_RECORDS SUPPLIED_
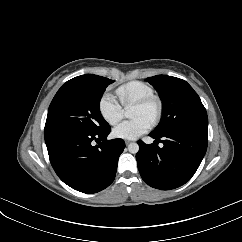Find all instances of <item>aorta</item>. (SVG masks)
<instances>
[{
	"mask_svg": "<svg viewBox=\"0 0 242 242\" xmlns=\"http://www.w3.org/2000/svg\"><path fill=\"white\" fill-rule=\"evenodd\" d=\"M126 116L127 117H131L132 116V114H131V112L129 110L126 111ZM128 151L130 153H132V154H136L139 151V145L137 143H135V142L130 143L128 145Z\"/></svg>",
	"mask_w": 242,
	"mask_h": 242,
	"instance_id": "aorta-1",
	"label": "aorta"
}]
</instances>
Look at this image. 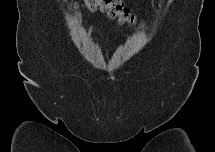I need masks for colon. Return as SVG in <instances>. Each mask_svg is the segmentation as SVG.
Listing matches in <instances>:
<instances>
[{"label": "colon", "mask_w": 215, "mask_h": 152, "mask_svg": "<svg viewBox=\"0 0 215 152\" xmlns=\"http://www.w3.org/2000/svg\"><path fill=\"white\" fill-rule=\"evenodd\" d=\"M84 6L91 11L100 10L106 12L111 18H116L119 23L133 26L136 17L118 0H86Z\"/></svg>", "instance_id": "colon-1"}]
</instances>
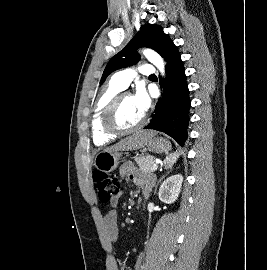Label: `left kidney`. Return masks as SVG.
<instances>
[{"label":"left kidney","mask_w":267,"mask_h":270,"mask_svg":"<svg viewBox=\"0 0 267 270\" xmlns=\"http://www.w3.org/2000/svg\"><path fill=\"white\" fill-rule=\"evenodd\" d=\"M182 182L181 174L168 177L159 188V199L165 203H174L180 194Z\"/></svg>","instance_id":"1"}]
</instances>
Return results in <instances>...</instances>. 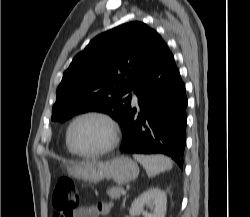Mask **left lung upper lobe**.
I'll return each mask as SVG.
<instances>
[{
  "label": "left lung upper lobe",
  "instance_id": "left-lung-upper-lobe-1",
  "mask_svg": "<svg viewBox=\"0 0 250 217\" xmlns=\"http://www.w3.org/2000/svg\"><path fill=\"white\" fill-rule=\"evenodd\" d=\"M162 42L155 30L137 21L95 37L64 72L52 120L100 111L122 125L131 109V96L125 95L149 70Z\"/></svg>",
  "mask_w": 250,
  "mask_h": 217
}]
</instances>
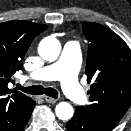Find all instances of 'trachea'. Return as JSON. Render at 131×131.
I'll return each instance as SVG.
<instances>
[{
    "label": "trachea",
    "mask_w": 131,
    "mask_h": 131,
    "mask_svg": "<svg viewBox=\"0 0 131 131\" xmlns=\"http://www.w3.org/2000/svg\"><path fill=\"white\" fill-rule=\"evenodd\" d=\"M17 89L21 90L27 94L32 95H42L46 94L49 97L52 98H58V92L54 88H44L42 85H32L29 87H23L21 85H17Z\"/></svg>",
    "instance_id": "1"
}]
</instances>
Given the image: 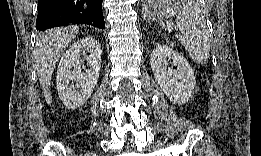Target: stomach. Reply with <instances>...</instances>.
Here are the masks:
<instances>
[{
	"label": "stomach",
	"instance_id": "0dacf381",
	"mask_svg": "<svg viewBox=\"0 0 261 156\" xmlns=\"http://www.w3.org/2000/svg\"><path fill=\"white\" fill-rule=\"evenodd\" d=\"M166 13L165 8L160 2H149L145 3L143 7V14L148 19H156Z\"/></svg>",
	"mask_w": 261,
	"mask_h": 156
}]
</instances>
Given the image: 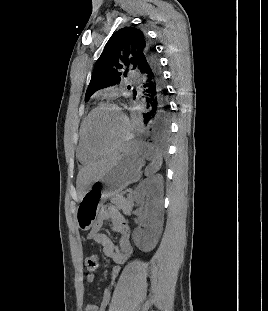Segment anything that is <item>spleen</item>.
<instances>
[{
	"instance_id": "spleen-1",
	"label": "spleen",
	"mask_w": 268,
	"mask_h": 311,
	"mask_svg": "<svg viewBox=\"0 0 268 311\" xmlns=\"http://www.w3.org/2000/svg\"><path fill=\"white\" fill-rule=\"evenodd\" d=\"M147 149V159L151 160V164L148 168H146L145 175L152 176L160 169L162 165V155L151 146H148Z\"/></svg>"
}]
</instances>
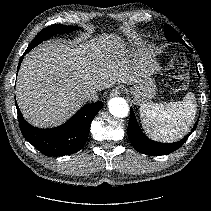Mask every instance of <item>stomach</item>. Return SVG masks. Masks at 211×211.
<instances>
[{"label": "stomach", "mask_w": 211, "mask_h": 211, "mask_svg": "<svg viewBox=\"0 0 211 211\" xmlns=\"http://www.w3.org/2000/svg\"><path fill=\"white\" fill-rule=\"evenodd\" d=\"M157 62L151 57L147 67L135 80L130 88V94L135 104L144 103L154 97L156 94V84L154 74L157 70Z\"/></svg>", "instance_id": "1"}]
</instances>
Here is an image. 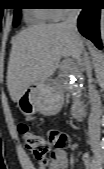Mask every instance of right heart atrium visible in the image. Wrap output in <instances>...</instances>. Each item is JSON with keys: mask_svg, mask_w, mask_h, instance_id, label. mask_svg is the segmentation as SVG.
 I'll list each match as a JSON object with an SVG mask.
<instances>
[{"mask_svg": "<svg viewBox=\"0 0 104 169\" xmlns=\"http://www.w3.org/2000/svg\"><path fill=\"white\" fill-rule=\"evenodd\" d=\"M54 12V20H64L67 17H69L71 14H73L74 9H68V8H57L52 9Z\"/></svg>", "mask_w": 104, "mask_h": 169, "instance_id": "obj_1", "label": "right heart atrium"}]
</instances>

==

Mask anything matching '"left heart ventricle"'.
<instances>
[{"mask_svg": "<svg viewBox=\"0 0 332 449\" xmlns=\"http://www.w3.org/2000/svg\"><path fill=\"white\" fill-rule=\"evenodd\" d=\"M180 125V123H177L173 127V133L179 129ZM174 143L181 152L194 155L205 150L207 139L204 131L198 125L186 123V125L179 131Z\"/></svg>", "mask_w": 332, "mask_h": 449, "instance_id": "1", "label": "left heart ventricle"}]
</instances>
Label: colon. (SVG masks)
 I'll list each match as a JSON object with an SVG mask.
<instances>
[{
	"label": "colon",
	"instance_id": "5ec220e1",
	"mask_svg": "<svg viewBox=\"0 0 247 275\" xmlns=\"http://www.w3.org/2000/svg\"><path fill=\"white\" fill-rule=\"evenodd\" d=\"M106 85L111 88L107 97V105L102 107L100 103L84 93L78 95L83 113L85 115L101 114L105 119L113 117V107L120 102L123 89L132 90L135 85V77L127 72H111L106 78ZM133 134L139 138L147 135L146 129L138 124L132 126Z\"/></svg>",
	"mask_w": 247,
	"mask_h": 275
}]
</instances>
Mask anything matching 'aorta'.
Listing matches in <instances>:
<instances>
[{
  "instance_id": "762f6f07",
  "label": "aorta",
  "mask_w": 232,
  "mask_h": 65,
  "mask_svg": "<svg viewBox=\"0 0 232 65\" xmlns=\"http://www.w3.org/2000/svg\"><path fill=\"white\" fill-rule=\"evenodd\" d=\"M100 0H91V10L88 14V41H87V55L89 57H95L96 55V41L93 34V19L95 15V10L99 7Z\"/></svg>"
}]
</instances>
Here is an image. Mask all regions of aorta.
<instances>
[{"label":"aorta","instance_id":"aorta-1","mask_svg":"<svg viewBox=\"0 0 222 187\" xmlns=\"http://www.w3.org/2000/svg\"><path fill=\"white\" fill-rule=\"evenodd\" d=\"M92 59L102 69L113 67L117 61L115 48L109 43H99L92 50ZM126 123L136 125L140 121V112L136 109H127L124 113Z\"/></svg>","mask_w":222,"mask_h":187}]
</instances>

...

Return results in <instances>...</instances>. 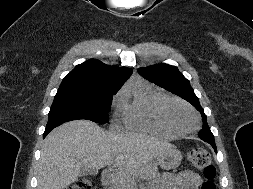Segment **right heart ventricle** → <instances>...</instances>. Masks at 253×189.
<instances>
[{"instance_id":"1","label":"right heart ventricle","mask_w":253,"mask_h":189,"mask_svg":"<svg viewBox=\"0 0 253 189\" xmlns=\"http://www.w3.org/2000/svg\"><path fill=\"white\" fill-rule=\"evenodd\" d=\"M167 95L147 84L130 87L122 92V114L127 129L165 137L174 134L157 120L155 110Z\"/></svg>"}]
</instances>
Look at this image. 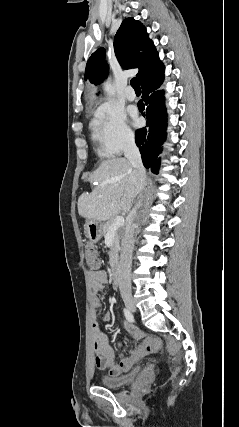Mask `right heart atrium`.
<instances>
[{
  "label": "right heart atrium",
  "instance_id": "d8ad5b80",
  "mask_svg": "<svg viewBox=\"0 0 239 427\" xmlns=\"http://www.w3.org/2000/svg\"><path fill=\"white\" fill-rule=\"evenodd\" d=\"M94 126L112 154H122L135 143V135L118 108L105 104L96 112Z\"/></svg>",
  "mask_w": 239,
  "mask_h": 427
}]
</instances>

_WHAT NEEDS TO BE DONE_
Gather each line in the items above that contains the word "matching".

_TASK RESULT_
Mask anything matching '"left heart ventricle"'.
Mask anything matching 'aorta'.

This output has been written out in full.